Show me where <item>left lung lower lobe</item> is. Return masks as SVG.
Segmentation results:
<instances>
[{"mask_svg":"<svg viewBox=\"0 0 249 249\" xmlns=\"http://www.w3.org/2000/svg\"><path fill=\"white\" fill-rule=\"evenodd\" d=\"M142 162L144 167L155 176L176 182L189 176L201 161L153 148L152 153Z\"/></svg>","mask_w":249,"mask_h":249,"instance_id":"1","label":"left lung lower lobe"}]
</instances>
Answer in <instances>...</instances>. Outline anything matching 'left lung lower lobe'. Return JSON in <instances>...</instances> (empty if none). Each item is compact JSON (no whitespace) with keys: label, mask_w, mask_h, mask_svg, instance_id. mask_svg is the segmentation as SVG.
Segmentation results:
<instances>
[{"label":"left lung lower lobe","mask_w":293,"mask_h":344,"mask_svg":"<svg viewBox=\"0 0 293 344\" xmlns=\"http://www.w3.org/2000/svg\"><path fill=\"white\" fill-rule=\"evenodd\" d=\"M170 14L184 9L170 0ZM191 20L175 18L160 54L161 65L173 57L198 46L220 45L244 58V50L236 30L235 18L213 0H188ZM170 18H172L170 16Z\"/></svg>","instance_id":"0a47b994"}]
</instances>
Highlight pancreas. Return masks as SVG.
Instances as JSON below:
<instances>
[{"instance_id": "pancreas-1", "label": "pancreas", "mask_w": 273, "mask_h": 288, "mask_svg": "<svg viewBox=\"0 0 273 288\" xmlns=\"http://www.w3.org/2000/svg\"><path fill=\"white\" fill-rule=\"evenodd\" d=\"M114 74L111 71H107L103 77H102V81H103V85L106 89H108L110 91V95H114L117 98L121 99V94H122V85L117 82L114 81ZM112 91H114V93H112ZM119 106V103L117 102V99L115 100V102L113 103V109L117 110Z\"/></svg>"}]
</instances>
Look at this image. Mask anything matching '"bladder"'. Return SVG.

- Exercise description -
Please repeat the material above with "Return masks as SVG" swapped for "Return outlines as SVG" everywhere it appears, changing nothing else.

- Solution to this exercise -
Show me where <item>left lung lower lobe</item> is. Return outlines as SVG.
Segmentation results:
<instances>
[{"mask_svg":"<svg viewBox=\"0 0 249 249\" xmlns=\"http://www.w3.org/2000/svg\"><path fill=\"white\" fill-rule=\"evenodd\" d=\"M142 162L144 167L155 176L176 182L189 176L201 161L153 148L152 153Z\"/></svg>","mask_w":249,"mask_h":249,"instance_id":"1","label":"left lung lower lobe"}]
</instances>
Answer in <instances>...</instances>. Outline anything matching 'left lung lower lobe'. Return JSON in <instances>...</instances> (empty if none). Each item is compact JSON (no whitespace) with keys: label, mask_w, mask_h, mask_svg, instance_id. mask_svg is the segmentation as SVG.
Segmentation results:
<instances>
[{"label":"left lung lower lobe","mask_w":293,"mask_h":344,"mask_svg":"<svg viewBox=\"0 0 293 344\" xmlns=\"http://www.w3.org/2000/svg\"><path fill=\"white\" fill-rule=\"evenodd\" d=\"M170 14L184 9L170 0ZM191 20L175 18L160 54L161 65L173 57L198 46L220 45L244 58V50L236 30L235 18L213 0H188ZM170 18H172L170 16Z\"/></svg>","instance_id":"0a47b994"}]
</instances>
Highlight pancreas. Return outlines as SVG.
Instances as JSON below:
<instances>
[{"instance_id": "pancreas-1", "label": "pancreas", "mask_w": 273, "mask_h": 288, "mask_svg": "<svg viewBox=\"0 0 273 288\" xmlns=\"http://www.w3.org/2000/svg\"><path fill=\"white\" fill-rule=\"evenodd\" d=\"M114 74L111 71H107L103 77H102V81H103V85L106 89H108L110 91V95H114L117 98L121 99V94H122V85L117 82L114 81ZM112 91H114V93H112ZM119 106V103L117 102V99L115 100V102L113 103V109L117 110Z\"/></svg>"}]
</instances>
Look at this image. Mask anything matching '"bladder"'. Return SVG.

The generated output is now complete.